DIRECTIONS FOR THIS TASK ::
Tally how many lines of the items contain the word "determined", and reply with the number alone.

DATA LINES ::
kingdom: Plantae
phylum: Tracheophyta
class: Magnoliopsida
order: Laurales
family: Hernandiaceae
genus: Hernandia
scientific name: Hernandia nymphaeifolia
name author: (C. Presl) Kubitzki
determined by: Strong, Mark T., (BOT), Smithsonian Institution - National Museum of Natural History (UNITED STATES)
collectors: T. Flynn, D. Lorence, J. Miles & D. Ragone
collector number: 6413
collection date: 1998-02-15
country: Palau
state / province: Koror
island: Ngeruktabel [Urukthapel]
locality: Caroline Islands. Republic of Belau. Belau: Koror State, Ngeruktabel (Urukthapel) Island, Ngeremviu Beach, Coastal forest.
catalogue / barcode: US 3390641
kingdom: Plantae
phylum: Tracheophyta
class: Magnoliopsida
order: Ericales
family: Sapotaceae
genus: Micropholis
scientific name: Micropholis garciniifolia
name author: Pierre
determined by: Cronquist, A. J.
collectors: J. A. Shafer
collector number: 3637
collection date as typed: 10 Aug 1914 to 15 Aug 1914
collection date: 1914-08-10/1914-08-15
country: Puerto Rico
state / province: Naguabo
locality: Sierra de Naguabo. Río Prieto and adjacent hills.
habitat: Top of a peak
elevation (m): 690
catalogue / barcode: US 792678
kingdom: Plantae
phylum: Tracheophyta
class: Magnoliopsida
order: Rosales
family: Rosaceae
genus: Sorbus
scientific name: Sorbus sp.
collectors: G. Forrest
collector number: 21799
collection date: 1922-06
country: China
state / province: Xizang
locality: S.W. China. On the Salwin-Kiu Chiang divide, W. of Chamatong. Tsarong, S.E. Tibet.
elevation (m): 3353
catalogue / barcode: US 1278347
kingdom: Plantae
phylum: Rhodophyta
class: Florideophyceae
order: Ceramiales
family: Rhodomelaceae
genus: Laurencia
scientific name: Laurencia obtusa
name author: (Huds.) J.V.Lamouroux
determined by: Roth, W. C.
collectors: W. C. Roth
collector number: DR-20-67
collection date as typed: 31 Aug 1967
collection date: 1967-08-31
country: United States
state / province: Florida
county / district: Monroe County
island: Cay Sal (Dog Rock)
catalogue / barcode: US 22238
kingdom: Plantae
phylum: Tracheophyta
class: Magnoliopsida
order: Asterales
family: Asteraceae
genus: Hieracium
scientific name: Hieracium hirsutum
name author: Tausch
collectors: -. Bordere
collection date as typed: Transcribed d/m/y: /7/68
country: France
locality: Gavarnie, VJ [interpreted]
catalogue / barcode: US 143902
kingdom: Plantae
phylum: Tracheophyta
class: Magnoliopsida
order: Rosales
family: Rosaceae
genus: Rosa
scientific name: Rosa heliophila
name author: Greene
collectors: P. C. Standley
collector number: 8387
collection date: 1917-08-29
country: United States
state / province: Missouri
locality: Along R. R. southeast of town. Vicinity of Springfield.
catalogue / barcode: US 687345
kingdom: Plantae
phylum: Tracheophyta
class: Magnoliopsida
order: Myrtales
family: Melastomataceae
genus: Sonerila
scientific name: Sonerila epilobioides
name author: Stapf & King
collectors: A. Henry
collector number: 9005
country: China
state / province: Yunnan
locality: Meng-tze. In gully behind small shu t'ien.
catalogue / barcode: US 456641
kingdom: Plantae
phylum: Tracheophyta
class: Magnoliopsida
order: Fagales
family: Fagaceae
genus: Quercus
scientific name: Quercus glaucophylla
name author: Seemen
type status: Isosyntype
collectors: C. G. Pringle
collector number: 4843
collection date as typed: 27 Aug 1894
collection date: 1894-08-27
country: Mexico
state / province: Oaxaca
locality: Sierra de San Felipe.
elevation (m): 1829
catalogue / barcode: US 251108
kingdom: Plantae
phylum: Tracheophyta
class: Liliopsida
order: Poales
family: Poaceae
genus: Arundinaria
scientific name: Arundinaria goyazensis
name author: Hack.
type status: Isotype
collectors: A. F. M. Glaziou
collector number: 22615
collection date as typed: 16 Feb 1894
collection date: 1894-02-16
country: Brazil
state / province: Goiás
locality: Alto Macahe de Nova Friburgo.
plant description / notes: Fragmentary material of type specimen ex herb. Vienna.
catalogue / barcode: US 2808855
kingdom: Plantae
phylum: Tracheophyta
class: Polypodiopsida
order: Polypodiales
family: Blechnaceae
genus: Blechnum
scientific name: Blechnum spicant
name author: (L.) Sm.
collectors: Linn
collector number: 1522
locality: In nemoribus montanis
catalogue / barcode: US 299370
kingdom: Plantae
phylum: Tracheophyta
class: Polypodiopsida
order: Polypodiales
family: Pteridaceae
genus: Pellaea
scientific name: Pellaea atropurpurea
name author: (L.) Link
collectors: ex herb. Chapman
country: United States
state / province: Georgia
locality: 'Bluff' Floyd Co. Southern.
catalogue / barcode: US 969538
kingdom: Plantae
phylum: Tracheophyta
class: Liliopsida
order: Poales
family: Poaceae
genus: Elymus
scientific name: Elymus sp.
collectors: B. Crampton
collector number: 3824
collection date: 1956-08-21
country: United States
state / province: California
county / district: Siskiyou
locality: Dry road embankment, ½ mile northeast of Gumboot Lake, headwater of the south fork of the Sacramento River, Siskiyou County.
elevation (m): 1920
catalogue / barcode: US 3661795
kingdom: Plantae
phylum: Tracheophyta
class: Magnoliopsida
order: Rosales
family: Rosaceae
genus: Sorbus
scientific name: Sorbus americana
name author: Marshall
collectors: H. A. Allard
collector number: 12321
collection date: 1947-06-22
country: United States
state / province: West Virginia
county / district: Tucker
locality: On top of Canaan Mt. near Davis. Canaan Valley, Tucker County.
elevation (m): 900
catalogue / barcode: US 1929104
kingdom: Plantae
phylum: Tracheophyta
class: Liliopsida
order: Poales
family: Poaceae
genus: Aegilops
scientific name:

SOLUTION FOR THIS TASK ::
3